Question

The net charge difference across the membrane, just like the charge difference across the plates of a capacitor, is what leads to the voltage across the membrane. How much excess charge (in picocoulombs, where 1 pc = 1x10-12 C) must lie on either side of the membrane of an axon of length 3 cm to provide this potential difference (0.07 V) across the membrane?
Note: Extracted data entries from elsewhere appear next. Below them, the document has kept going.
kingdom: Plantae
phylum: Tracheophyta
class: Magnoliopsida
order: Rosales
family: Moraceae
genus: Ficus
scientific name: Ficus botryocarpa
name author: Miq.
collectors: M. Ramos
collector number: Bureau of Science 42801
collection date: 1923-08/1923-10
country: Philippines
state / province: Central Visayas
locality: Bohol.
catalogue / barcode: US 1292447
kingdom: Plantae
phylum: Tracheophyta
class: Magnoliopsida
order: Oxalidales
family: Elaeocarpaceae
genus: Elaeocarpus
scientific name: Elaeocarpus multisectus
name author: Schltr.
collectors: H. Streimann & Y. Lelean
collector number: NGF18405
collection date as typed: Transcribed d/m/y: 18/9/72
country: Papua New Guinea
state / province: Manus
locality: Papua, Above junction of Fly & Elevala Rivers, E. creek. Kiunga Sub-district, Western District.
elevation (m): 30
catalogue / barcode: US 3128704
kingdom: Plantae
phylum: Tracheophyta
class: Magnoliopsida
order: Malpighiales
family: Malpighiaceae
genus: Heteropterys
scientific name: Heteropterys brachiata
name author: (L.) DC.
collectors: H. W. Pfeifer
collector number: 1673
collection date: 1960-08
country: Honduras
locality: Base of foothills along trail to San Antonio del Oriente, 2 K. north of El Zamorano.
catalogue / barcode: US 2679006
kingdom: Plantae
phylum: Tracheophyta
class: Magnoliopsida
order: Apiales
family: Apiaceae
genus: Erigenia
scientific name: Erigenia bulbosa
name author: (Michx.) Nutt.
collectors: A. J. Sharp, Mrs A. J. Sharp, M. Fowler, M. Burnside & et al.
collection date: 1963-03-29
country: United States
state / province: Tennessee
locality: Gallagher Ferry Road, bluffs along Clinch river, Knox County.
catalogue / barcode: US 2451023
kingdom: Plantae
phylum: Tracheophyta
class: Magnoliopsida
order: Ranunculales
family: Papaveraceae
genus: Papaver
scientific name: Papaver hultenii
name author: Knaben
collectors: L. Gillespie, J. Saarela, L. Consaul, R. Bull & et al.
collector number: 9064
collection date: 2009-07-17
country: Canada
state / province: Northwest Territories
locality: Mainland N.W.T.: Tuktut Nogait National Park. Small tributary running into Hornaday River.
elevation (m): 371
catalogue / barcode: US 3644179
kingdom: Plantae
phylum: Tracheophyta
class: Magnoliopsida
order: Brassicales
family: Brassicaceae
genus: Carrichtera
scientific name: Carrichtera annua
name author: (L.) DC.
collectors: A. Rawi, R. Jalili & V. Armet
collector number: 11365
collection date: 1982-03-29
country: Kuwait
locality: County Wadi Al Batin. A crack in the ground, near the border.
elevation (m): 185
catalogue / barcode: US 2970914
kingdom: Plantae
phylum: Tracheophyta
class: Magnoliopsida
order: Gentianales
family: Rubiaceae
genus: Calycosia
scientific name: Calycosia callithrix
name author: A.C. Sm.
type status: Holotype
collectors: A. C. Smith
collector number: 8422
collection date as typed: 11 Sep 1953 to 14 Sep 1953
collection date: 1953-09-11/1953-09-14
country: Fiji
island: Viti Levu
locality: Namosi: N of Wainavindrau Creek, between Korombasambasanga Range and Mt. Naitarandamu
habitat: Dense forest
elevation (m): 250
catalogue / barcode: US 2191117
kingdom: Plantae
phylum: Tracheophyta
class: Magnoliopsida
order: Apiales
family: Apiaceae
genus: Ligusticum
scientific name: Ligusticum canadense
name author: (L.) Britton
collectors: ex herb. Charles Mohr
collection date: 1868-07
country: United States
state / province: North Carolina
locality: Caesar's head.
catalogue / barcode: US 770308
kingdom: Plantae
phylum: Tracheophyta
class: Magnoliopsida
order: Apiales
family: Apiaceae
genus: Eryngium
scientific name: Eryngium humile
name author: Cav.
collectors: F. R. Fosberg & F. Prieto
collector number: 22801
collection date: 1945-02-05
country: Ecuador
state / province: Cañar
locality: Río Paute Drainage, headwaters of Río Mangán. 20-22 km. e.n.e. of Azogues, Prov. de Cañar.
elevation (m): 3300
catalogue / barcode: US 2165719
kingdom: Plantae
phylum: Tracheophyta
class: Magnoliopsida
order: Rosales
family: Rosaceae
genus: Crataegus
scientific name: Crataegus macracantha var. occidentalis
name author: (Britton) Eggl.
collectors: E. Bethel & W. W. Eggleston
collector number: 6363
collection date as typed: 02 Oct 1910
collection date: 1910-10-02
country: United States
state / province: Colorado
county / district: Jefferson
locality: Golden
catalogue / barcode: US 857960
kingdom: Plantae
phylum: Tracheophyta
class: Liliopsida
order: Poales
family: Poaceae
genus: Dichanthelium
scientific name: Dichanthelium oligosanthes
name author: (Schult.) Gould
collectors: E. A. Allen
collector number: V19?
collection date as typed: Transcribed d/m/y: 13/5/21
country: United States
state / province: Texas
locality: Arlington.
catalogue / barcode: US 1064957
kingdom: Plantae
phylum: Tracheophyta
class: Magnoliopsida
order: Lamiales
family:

You may consider that a net positive charge with this value lies just outside the axon cell wall, and a negative charge with this value lies just inside cell wall, like the equal and opposite charges on capacitor plates.

Answer 1

Answer:

Assuming that the radius of the axon is 1 $\mu\text{m}$ and that the thickness of the membrane is $9\,\text{nm}$, $Q\approx13 \, \text{pC}$

Explanation:

So this is basically the problem of a cylindrical capacitor. You have a very long cylinder, compared to its radius, so the approximation of an infinite cylinder works quite well. For an infinite cylinder, electric field is perpendicular to the surface of the inner face of the membrane of the axon. Consider the gaussian surface of a solid cylinder with radius r and hight L. Then Gauss' law,

$\oint_{\partial V}\vec{E}\cdot d\vec{A}=\frac{Q}{\epsilon_0}$,

being $\partial V$ the surface of the gaussian surface and $Q$ the total charge inside it, Gauss' law becomes

$EA=\frac{Q}{\epsilon_0}\Rightarrow\vec{E}=\frac{Q}{\epsilon_0A}\hat{r}.$

The area A is that of the cylinder (without top and base), A=$2\pi r L$. Now, to obtain the potential difference we integrate in a path that is a straight line in the direction of the radial vector $\hat{r}$, and between the radius of the Axon, say $R=1 \mu\text{m}$ and the radius plus its thickness, $thick=9\text{nm}$

$V=-\oint\vec{E}\cdot d\hat{r}=-\int_{R}^{R+thick}\frac{Q}{\epsilon_0r2\pi L}\hat{r}\cdot \hat{r}=-\frac{Q}{\epsilon_02\pi L}\ln(\frac{R+thick}{R})$. So the net charge is given by $Q=\dfrac{V2\pi L\epsilon_0}{\ln(\frac{R+thick}{R})}$, ( the - sign is unimportant here as we are interested in the value of the charge). Computing all the numbers,

$Q=\dfrac{0.07 V 8.85\times10^{-12}F/m*0.03m}{\ln(\frac{1\times10^{-6}+9\times10^{-9}}{1\times10^{-6}})}\approx 13 \text{pC}$.